Re: More on dungeon design!
goatunit wrote:
If you want to learn how to design cool dungeons, start playing Dwarf Fortress.
My dungeon crawls have gotten awesome ever since I started fooling around with that game.
To expound on this thought - the game really does make you think about how you'd actually design a fortress, because it puts constraints on you when you play. It forces you to put in workshops, farms, wells, bedrooms, dining rooms, storage rooms, burial chambers, and all sorts of other things that you probably wouldn't consider if you just dreamed one up on your own.
Its easy to come up with the mundane stuff, like walls and moats and drawbridges and keeps and all the rest; but DF forces you to consider numerous details. Its also the gift that keeps on giving - your dwarves will create all sorts of fantastic loot and decoration ideas. You can look at individual wall and floor carvings, for instance. Some are loaded with all kinds of made-up unique history.
Your dwarves will create all sorts of weird legendary objects that will range from everything like wooden barrels or marble chairs to more traditional RPG fare like swords and gauntlets and breastplates and whatnot.

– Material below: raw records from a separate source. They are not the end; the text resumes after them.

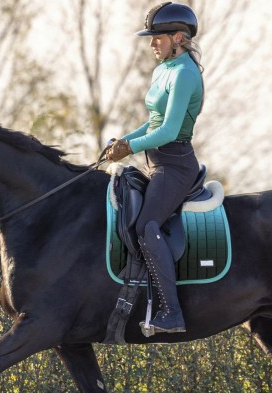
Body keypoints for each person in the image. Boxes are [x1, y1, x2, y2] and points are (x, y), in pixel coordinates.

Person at [106, 2, 203, 334]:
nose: (151, 44)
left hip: (175, 165)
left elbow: (170, 131)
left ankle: (171, 312)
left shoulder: (185, 73)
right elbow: (153, 122)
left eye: (157, 38)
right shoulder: (164, 69)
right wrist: (121, 142)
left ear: (178, 37)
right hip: (156, 162)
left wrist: (129, 148)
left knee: (148, 227)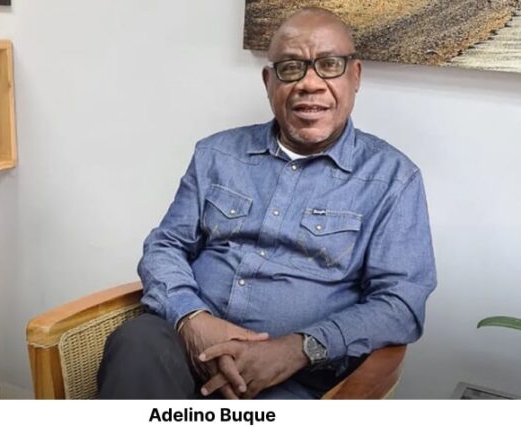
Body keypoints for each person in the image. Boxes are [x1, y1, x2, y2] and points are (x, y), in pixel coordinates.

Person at [97, 7, 437, 399]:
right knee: (136, 341)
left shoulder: (393, 180)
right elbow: (165, 245)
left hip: (295, 377)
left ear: (355, 76)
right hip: (188, 350)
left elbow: (401, 304)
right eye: (291, 68)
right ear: (268, 81)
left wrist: (299, 348)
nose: (310, 83)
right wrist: (192, 318)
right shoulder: (216, 154)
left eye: (329, 65)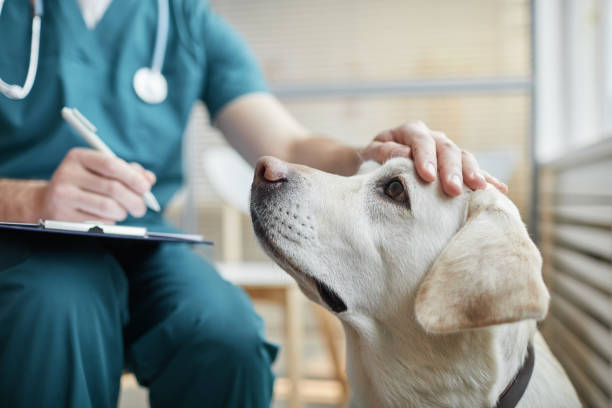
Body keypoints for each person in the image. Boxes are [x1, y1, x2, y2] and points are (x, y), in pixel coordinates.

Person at [0, 0, 507, 407]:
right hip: (18, 240)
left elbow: (286, 146)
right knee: (54, 311)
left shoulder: (184, 20)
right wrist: (29, 198)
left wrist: (366, 153)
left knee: (228, 336)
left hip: (143, 238)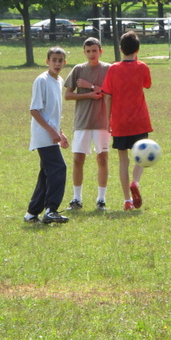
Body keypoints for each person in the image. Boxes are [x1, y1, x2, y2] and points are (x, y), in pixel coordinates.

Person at [101, 31, 153, 212]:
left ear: (121, 49)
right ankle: (135, 181)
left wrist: (108, 120)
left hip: (120, 122)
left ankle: (127, 200)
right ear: (138, 49)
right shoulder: (142, 67)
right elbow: (147, 84)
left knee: (123, 161)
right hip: (139, 121)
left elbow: (107, 96)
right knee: (142, 156)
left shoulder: (113, 69)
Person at [64, 37, 111, 211]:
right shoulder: (78, 69)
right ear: (84, 52)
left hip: (102, 121)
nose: (92, 54)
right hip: (82, 121)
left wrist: (90, 86)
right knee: (77, 159)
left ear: (101, 51)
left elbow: (109, 92)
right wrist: (88, 94)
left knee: (103, 158)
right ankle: (76, 198)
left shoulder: (108, 69)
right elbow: (68, 95)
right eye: (88, 51)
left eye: (95, 50)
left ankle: (101, 199)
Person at [24, 46, 70, 224]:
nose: (57, 63)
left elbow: (52, 113)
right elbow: (34, 110)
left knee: (46, 174)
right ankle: (51, 209)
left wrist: (60, 132)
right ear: (47, 61)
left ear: (64, 63)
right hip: (43, 135)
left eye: (60, 60)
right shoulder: (41, 80)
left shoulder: (59, 81)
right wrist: (51, 131)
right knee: (59, 168)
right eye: (54, 60)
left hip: (52, 134)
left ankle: (32, 213)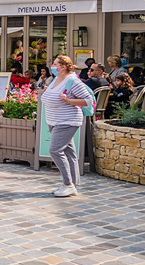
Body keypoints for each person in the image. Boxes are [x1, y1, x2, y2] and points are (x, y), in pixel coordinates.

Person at [42, 55, 94, 197]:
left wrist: (69, 101)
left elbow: (88, 100)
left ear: (62, 67)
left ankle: (68, 184)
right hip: (54, 120)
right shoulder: (57, 79)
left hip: (67, 121)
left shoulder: (73, 81)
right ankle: (72, 184)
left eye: (55, 64)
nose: (52, 66)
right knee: (69, 152)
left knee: (55, 150)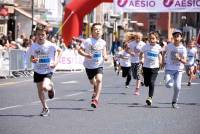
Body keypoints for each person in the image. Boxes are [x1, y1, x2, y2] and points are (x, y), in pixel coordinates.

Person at [28, 25, 62, 116]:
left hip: (48, 70)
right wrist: (33, 60)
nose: (40, 36)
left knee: (45, 87)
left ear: (46, 35)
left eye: (42, 34)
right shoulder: (33, 46)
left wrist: (55, 62)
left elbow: (60, 51)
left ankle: (50, 88)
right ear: (36, 35)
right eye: (38, 34)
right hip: (38, 70)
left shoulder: (50, 45)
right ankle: (45, 108)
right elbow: (31, 58)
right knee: (40, 90)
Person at [77, 23, 108, 108]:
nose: (98, 31)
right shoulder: (88, 41)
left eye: (99, 29)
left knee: (99, 79)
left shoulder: (103, 42)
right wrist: (86, 55)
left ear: (102, 32)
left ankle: (96, 99)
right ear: (92, 31)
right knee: (92, 82)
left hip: (99, 64)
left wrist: (105, 56)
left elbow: (104, 52)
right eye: (95, 29)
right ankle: (95, 87)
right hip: (89, 65)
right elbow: (79, 51)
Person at [163, 29, 187, 109]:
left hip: (178, 70)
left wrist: (179, 58)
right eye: (175, 36)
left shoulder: (183, 49)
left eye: (178, 36)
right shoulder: (169, 46)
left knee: (178, 87)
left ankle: (174, 102)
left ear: (181, 38)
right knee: (169, 85)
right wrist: (163, 61)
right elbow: (163, 52)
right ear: (173, 37)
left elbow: (185, 61)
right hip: (169, 69)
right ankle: (168, 79)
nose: (176, 38)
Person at [140, 31, 162, 106]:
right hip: (146, 67)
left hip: (155, 67)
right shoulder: (145, 46)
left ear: (156, 39)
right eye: (150, 38)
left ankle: (150, 98)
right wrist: (141, 59)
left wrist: (161, 62)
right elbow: (141, 53)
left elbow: (160, 55)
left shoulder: (158, 47)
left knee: (152, 82)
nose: (151, 40)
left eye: (153, 38)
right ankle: (145, 81)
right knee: (146, 83)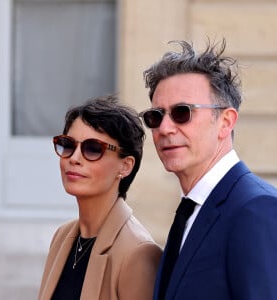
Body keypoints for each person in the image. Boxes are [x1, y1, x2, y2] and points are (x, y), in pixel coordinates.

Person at [139, 39, 277, 300]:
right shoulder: (190, 210)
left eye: (182, 113)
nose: (165, 128)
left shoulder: (256, 209)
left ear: (226, 122)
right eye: (155, 117)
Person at [38, 95, 162, 300]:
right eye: (68, 145)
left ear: (126, 166)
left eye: (93, 149)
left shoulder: (139, 253)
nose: (74, 159)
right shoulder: (62, 236)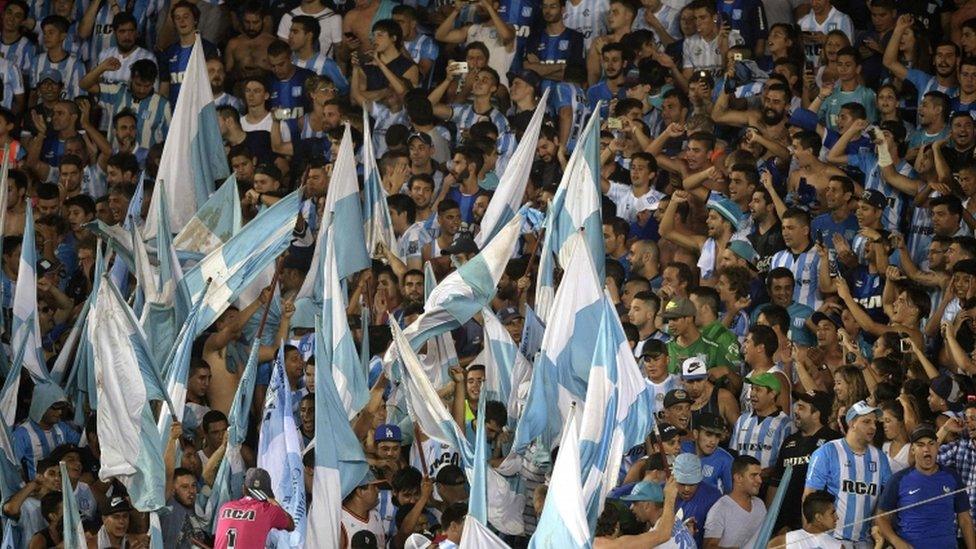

I guarantee it'll add punch to the game when your players come across dozens of interesting tidbits, like the masterwork birchen bed in the golden chamber once used by Baron Urist Nomdastot which has images of the bear Umungosmust Lomuslospu rending helpless goblins during the glory days of the fortress carved into it; especially since they already found the the grisly dungeon chamber where that must have taken place.
I doesn't hurt that it'll provide locations of the remains of deadly traps and levers. Machines that could throw a cage or a crushing stone their way, or flood the place with water or magma, or collapse a section of the cavern... all sorts of nasty things to put the "adventure" in adventuring party.